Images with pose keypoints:
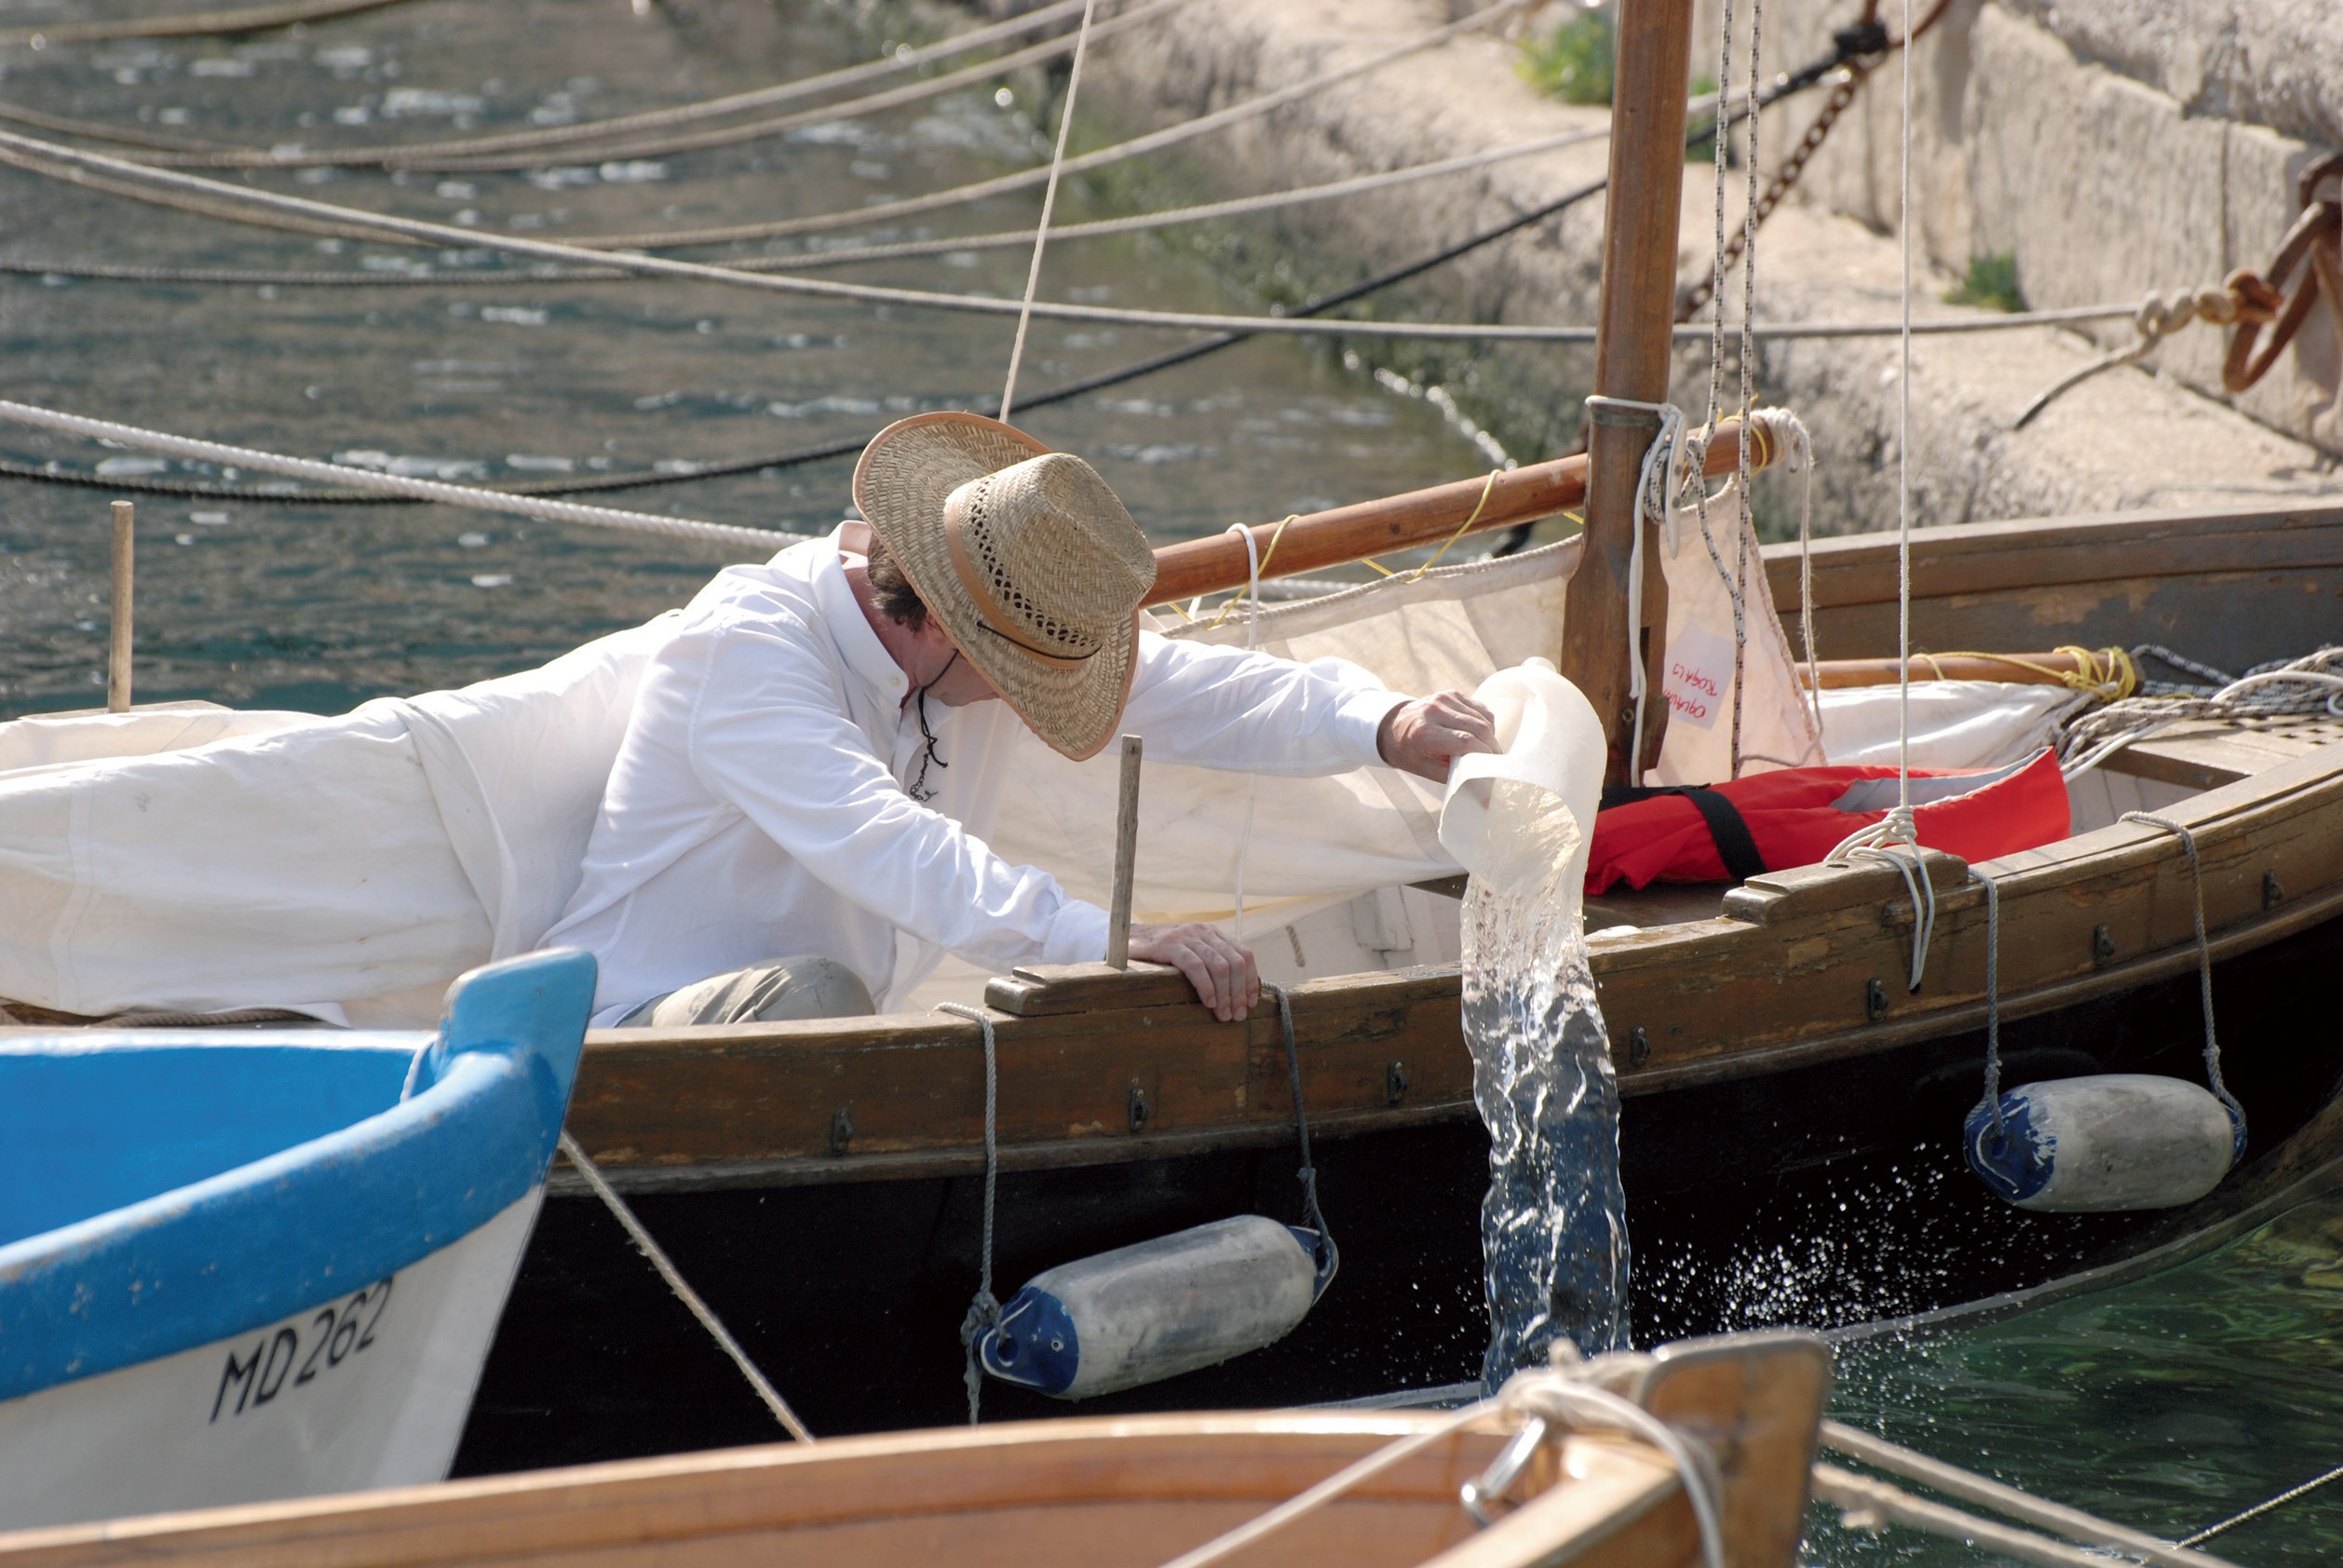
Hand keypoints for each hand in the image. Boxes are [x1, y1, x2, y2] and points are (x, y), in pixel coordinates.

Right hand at [1125, 922, 1259, 1021]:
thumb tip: (1236, 994)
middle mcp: (1203, 931)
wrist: (1126, 939)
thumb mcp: (1190, 953)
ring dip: (1226, 994)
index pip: (1244, 954)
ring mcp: (1186, 936)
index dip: (1251, 980)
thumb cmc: (1161, 955)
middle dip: (1239, 992)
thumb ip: (1210, 964)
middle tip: (1237, 1016)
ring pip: (1219, 965)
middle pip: (1235, 962)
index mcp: (1212, 934)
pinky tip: (1208, 1002)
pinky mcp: (1169, 944)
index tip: (1251, 1003)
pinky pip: (1195, 966)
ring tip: (1223, 1014)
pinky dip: (1206, 986)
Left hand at [1377, 690, 1498, 781]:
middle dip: (1492, 746)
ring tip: (1485, 749)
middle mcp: (1434, 710)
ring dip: (1490, 736)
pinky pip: (1480, 709)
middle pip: (1478, 727)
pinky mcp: (1451, 693)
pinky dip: (1485, 723)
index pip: (1465, 741)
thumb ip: (1454, 774)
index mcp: (1424, 732)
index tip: (1490, 766)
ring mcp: (1443, 698)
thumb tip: (1483, 783)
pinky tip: (1478, 734)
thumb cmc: (1409, 752)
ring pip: (1483, 717)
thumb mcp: (1426, 770)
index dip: (1483, 754)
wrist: (1392, 726)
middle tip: (1494, 761)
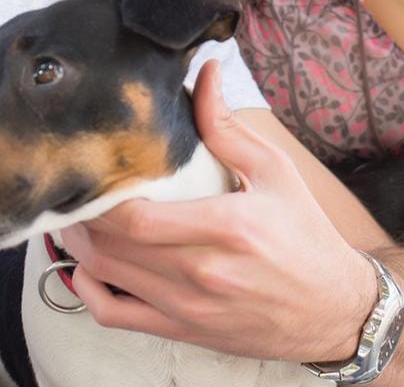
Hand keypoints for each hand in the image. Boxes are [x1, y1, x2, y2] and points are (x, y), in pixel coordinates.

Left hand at [59, 61, 376, 362]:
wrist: (332, 309)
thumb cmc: (305, 236)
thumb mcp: (276, 172)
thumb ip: (227, 127)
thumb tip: (204, 74)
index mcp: (227, 227)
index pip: (138, 217)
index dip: (99, 196)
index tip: (90, 168)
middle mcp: (203, 273)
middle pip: (112, 244)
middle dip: (81, 214)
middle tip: (71, 185)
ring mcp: (188, 308)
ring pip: (105, 276)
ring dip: (78, 244)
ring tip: (73, 214)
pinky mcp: (182, 330)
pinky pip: (114, 316)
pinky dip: (87, 291)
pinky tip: (85, 266)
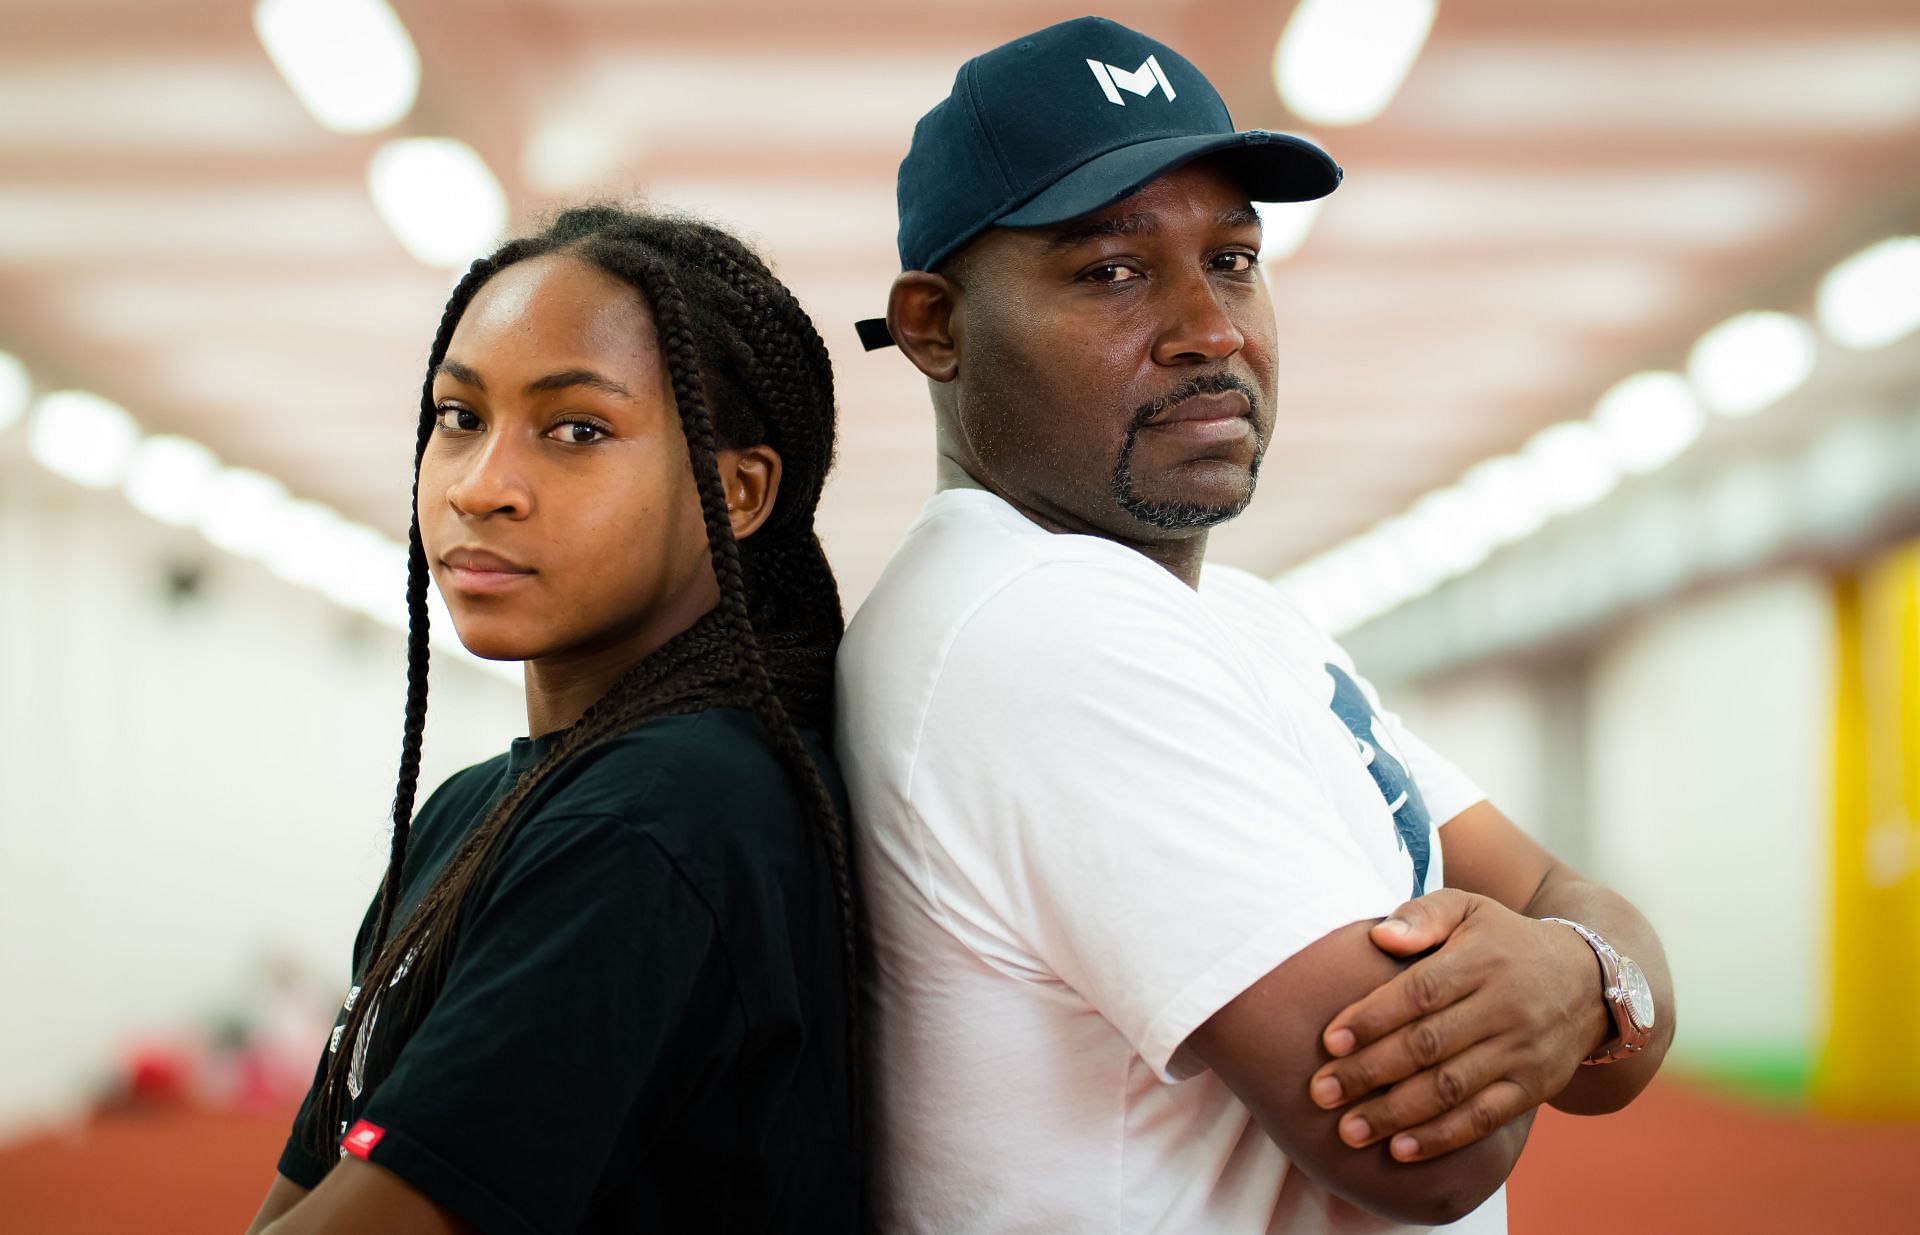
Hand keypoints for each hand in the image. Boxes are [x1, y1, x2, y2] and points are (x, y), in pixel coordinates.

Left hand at [1307, 889, 1609, 1162]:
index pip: (1419, 992)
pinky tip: (1400, 1150)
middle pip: (1428, 1045)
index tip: (1328, 1041)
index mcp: (1480, 960)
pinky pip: (1484, 1119)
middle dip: (1369, 1073)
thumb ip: (1423, 915)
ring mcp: (1521, 1051)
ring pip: (1451, 1088)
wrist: (1588, 981)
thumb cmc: (1504, 942)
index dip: (1372, 1018)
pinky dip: (1441, 1138)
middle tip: (1321, 1093)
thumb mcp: (1469, 908)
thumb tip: (1380, 935)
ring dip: (1396, 1114)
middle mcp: (1503, 1007)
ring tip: (1348, 1131)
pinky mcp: (1534, 1087)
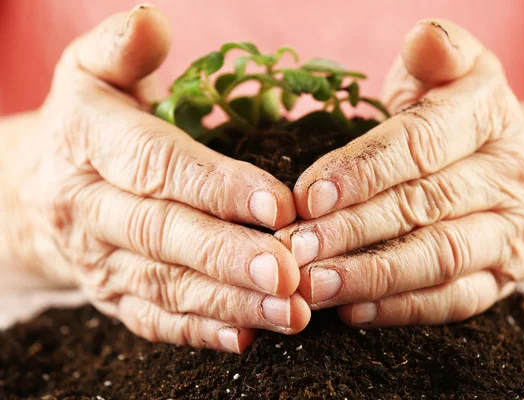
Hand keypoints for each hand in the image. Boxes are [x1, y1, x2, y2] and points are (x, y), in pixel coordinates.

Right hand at [7, 6, 308, 350]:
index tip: (277, 204)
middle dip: (228, 256)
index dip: (216, 186)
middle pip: (162, 233)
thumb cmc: (92, 123)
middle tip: (289, 271)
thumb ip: (121, 48)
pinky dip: (201, 332)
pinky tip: (247, 336)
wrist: (44, 188)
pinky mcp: (112, 295)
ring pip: (165, 286)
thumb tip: (151, 20)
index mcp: (86, 141)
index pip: (156, 164)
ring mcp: (98, 259)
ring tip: (290, 311)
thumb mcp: (93, 73)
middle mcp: (86, 205)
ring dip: (230, 302)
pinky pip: (154, 319)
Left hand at [276, 20, 523, 326]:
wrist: (508, 171)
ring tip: (313, 284)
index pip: (420, 143)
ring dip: (371, 275)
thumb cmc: (453, 118)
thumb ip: (434, 56)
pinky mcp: (500, 278)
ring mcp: (510, 233)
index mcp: (489, 115)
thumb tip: (421, 37)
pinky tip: (351, 311)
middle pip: (424, 205)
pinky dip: (400, 309)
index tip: (308, 194)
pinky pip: (452, 300)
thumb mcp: (448, 75)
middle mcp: (509, 175)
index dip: (362, 170)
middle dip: (353, 229)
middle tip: (293, 248)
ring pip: (438, 258)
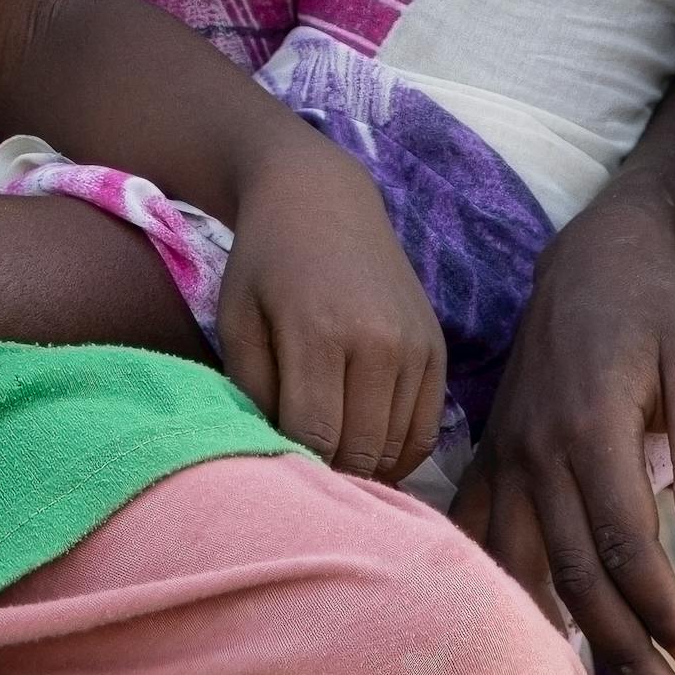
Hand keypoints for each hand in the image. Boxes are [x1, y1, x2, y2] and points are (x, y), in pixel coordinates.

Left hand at [209, 137, 445, 483]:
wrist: (322, 200)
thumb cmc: (264, 264)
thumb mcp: (237, 322)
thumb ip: (252, 394)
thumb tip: (278, 457)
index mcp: (319, 333)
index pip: (315, 437)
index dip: (295, 466)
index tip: (276, 468)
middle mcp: (378, 343)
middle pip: (360, 450)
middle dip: (329, 473)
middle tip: (303, 473)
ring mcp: (415, 347)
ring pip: (396, 448)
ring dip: (363, 468)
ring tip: (332, 463)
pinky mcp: (437, 349)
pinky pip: (425, 429)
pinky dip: (398, 454)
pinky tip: (367, 452)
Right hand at [467, 201, 674, 674]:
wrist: (592, 262)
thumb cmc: (657, 312)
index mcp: (590, 426)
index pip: (622, 543)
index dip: (656, 608)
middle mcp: (536, 450)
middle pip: (573, 572)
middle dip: (622, 646)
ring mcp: (505, 455)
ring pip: (522, 566)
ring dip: (564, 635)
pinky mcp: (490, 456)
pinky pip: (479, 536)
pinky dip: (500, 588)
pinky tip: (527, 632)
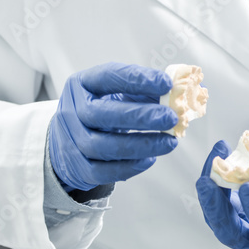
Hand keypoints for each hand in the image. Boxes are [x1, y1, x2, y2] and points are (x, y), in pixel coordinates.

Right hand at [48, 62, 178, 190]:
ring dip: (141, 144)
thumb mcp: (115, 94)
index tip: (167, 84)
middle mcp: (71, 110)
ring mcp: (70, 140)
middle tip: (171, 118)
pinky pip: (102, 171)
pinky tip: (150, 159)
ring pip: (103, 146)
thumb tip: (180, 94)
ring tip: (169, 142)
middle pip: (101, 114)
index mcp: (82, 83)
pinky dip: (129, 166)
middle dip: (140, 116)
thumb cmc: (101, 111)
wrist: (68, 139)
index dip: (137, 79)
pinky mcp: (77, 167)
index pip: (108, 76)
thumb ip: (144, 92)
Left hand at [195, 142, 248, 248]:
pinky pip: (215, 208)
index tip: (248, 187)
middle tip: (207, 180)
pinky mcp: (227, 223)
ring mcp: (238, 235)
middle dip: (215, 204)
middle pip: (229, 230)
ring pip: (216, 218)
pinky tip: (214, 165)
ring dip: (209, 191)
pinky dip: (212, 187)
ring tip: (214, 162)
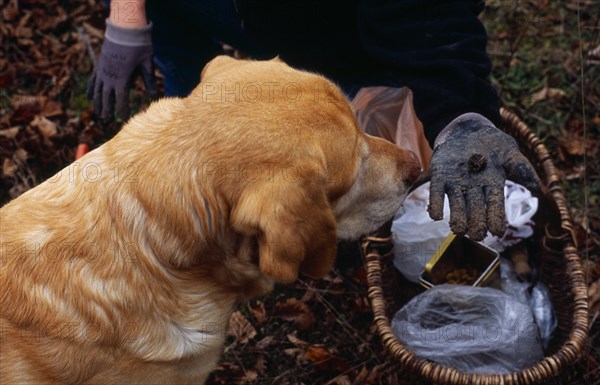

REQUIRED ACTION: From the line that has "middle mcp: (71, 110)" through the line that has "ring dip: (209, 191)", copy every line exactly as it appears above, and leave out all others.

THE COMPLETED TASK:
middle mcp: (71, 110)
ring mcp: (70, 140)
middle tip: (171, 118)
pinky pip: (102, 171)
pinky tip: (150, 159)
ring pip: (103, 146)
thumb tip: (180, 94)
ring tip: (169, 142)
middle pip: (101, 114)
index mcp: (82, 83)
pinky dip: (129, 166)
middle dip: (140, 116)
thumb cmc: (101, 111)
wrist: (68, 139)
index dip: (137, 79)
pinky mcp: (77, 167)
index pip: (108, 76)
thumb ip: (144, 92)
Left hand at [195, 142, 248, 248]:
pinky pip: (215, 208)
index tip: (248, 187)
middle tip: (207, 180)
pinky mcp: (227, 223)
ring mcp: (238, 235)
middle dip: (215, 204)
middle pip: (229, 230)
ring pip: (216, 218)
pinky tip: (214, 165)
ring dip: (209, 191)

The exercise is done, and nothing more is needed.